The apology and redress that Japanese Canadians received 25 years ago this week for what they endured in the Second World War has cleared the way for similar settlements for other cultural groups, says a former leader in the Japanese-Canadian community.
Following Japan's attack on Pearl Harbor in 1941, about 22,000 Japanese Canadians were forced out of their homes on the West Coastbranded as enemy aliens.
Some were placed in internment camps and farms across the country, while others were deported to Japan.
Art Miki says his family was forced to sell its successful berry farm in British Columbia in 1942 and move to Manitoba, where they lived in deplorable conditions and did back-breaking farm work.
"My grandfather died just a few years after this and basically he had nothing. Everything he owned was gone," Miki told CBC News in Winnipeg on Monday.
The struggle of Japanese Canadians continued after the war, as they fought for an apology and redress for their loss.
Then on Sept. 22, 1988, then-prime minister Brian Mulroney issued a formal apology in the House of Commons for "the past injustices" against Japanese Canadians.
Miki was in Ottawa for that apology, as president of the National Association of Japanese Canadians.
He also signed a redress agreement that paid $21,000 to each surviving internee, $12 million for a Japanese community fund, and $24 million to create a Canadian race relations foundation.
At the time, Miki called the apology and $300-million compensation package "a settlement that heals."
Formed basis for other settlements
Twenty-five years later, Miki said the agreement has formed the basis for apologies and settlements for Chinese and Ukrainian Canadians, as well as for survivors of Indian residential schools.
"In some ways, it's a great legacy to have," Miki said.
In June 2008, Prime Minister Stephen Harper stood in the House of Commons and formally apologized to former students of residential schools for how they were treated in "a sad chapter in our history."

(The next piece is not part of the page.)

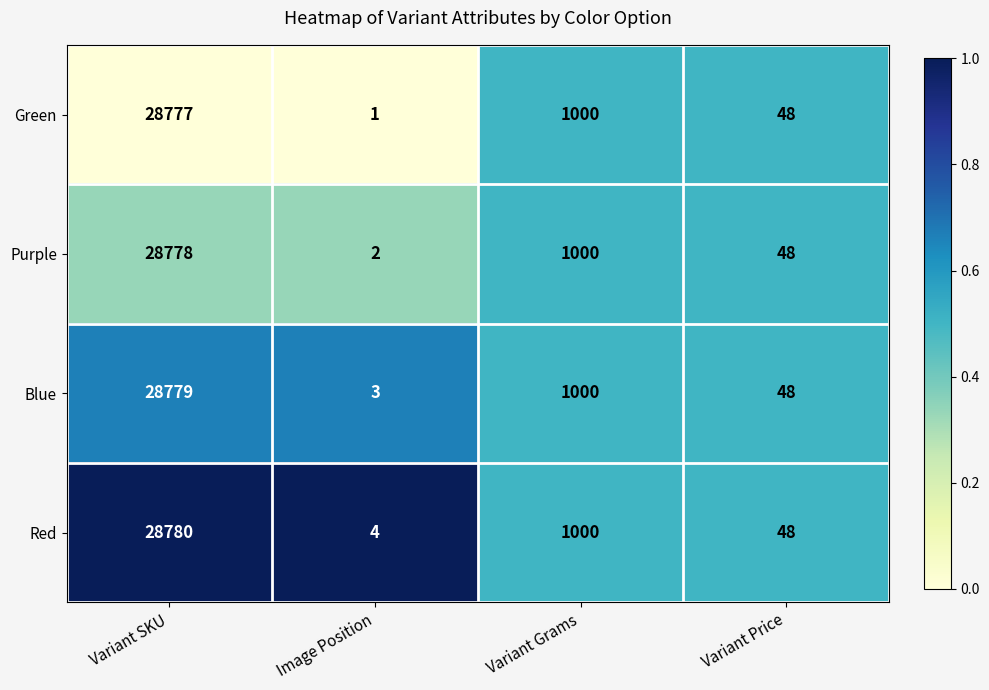

What is the spread (max minus min) of values at Image Position?

3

The federal government also provided compensation to residential school survivors and launched the Truth and Reconciliation Commission.
However, former day school students say they have been left out of the settlement agreement because they were not forced to live at the schools.
About 10,000 former day school students are taking part in a class-action lawsuit against the federal government.
"We should be in the same boat and … we should be treated the same way," said Ray Mason of Spirit Wind Canada.
Mason said the Canadian government must recognize the abuse that day school students faced if it wants to be known as a champion of human rights.